Toontown
Philosopher
- Joined
- Jun 9, 2010
- Messages
- 6,595
At this point I say "what apparent fine tuning" and you tell me what plays second base.
No, I say "the apparent fine tuning you are in denial about".
The universe looks fine tuned, the universe looks designed so are you on the ID bandwagon?
No, as I just explained in my last post. No, as desperately as you want me to be on the ID bandwagon. No. Already explained repeatedly why not and how not. Read, not for buzzwords to isolate and highlight, but for comprehension. Read and acknowledge, or look increasingly like a troll. Those are your choices.
The inflationary multiverse with variable constants is not heresy.
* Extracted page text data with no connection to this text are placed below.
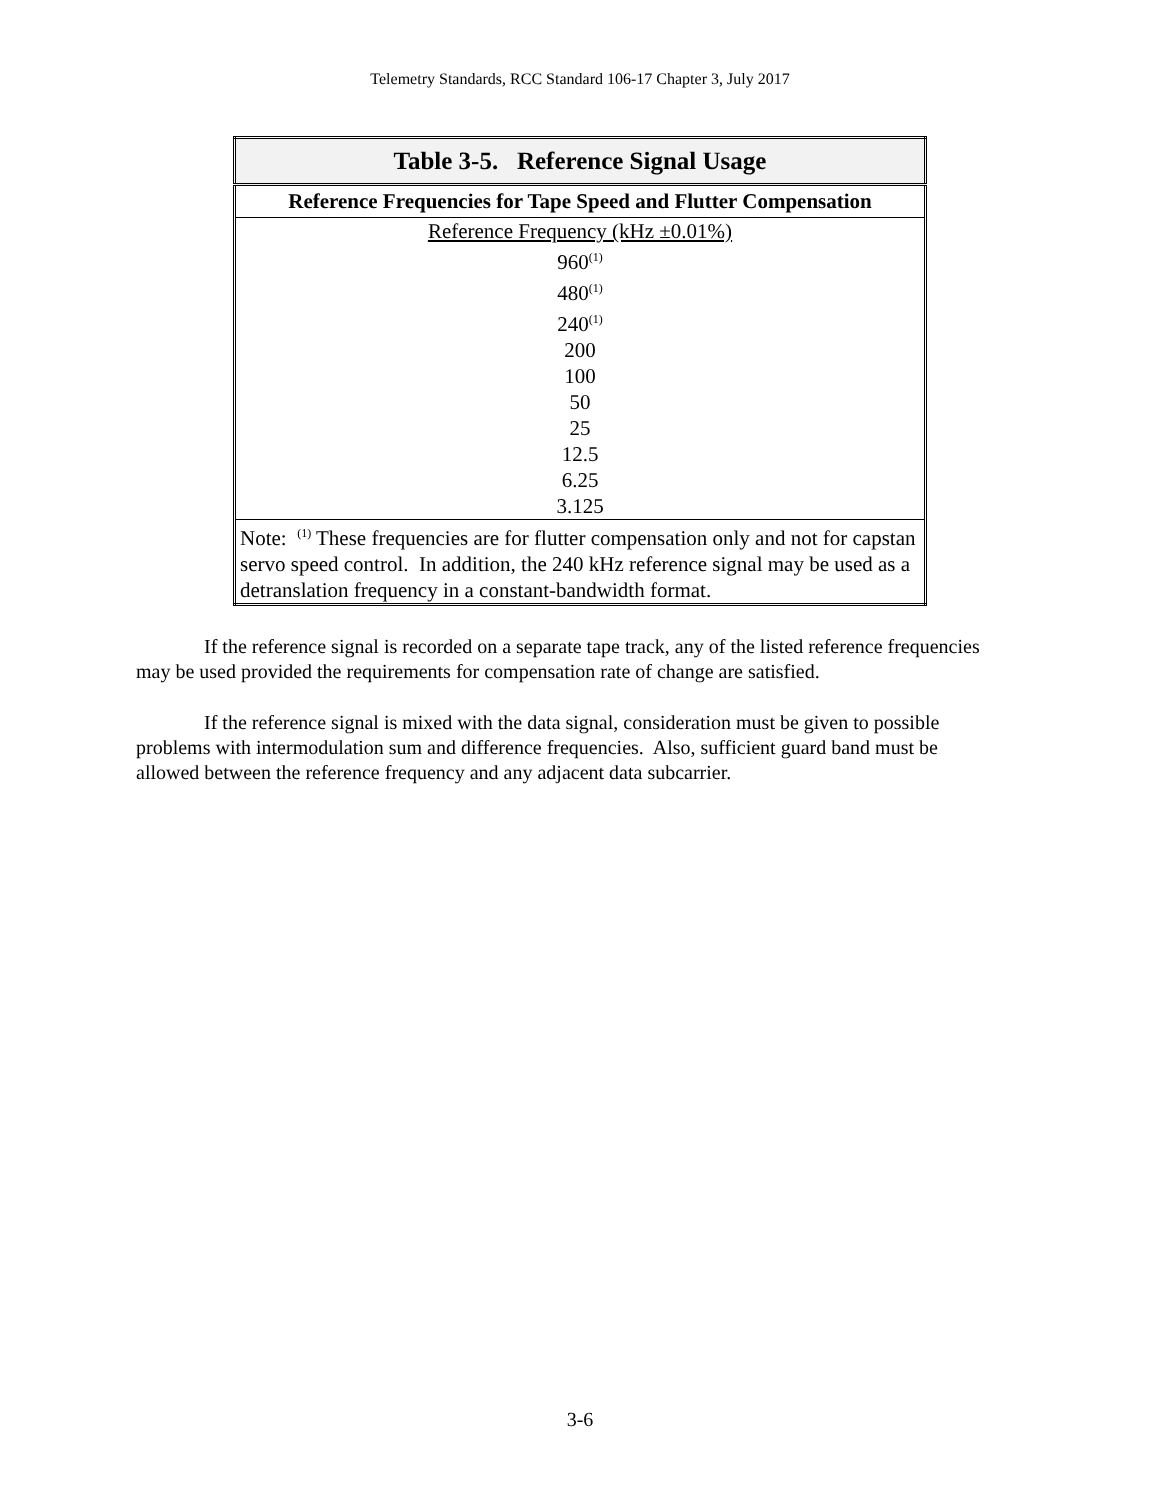Telemetry Standards, RCC Standard 106-17 Chapter 3, July 2017
| Table 3-5. Reference Signal Usage |
| --- |
| Reference Frequencies for Tape Speed and Flutter Compensation |
| Reference Frequency (kHz ±0.01%) 960<sup>(1)</sup> 480<sup>(1)</sup> 240<sup>(1)</sup> 200 100 50 25 12.5 6.25 3.125 |
| Note: <sup>(1)</sup> These frequencies are for flutter compensation only and not for capstan servo speed control. In addition, the 240 kHz reference signal may be used as a detranslation frequency in a constant-bandwidth format. |
If the reference signal is recorded on a separate tape track, any of the listed reference frequencies may be used provided the requirements for compensation rate of change are satisfied.
If the reference signal is mixed with the data signal, consideration must be given to possible problems with intermodulation sum and difference frequencies. Also, sufficient guard band must be allowed between the reference frequency and any adjacent data subcarrier.
3-6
The hypothesis is quite reasonable, simply suggesting the universe may be bigger and more diverse than the part we can see now, as has repeatedly been the case at every stage of the learning process about the universe.
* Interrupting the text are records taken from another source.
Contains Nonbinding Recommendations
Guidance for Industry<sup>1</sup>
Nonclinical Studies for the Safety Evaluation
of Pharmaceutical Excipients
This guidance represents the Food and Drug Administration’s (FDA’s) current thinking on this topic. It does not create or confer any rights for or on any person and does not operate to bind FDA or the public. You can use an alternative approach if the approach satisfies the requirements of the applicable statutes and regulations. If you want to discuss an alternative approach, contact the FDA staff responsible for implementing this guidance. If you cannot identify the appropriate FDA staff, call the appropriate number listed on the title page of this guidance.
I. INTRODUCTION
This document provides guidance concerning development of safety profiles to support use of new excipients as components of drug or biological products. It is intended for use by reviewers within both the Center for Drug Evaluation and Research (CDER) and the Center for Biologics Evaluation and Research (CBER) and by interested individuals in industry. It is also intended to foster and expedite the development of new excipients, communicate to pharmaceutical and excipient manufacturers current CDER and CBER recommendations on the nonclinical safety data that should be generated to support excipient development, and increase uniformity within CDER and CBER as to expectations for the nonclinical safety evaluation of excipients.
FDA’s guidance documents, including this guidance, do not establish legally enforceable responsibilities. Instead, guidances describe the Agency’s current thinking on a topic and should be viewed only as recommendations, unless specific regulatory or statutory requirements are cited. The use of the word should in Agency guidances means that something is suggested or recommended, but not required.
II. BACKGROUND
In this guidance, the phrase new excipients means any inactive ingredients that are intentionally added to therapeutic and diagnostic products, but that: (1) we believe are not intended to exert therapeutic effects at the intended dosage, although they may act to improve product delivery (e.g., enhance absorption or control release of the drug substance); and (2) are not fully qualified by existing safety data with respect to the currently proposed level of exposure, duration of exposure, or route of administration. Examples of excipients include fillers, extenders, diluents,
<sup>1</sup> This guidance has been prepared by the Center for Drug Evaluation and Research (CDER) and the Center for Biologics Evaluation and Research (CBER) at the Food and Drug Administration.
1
When it was suggested that Earth was but a cog in a solar system, there was outrage and calls to burn the heretic at the stake.
When the existence of the solar system was finally grudgingly accepted (but not before burning Giordano Bruno at the stake), many sullenly refused to consider or discuss the possible existence of other solar systems.
Then the existence of the galaxy was discovered, and once again, many sullenly refused to consider or discuss the possibility of other galaxies.
Then Edwin Hubble laughed derisively and pointed a big telescope at a tiny dark spot in the sky, and kept it pointed precisely at the spot until hundreds of galaxies appeared on a photographic plate, revealing what was hidden in the tiny speck of darkness.
At this point, the discerning reader should have no difficulty working out which bandwagon you're on. You're on the one that's been a dead bust all along.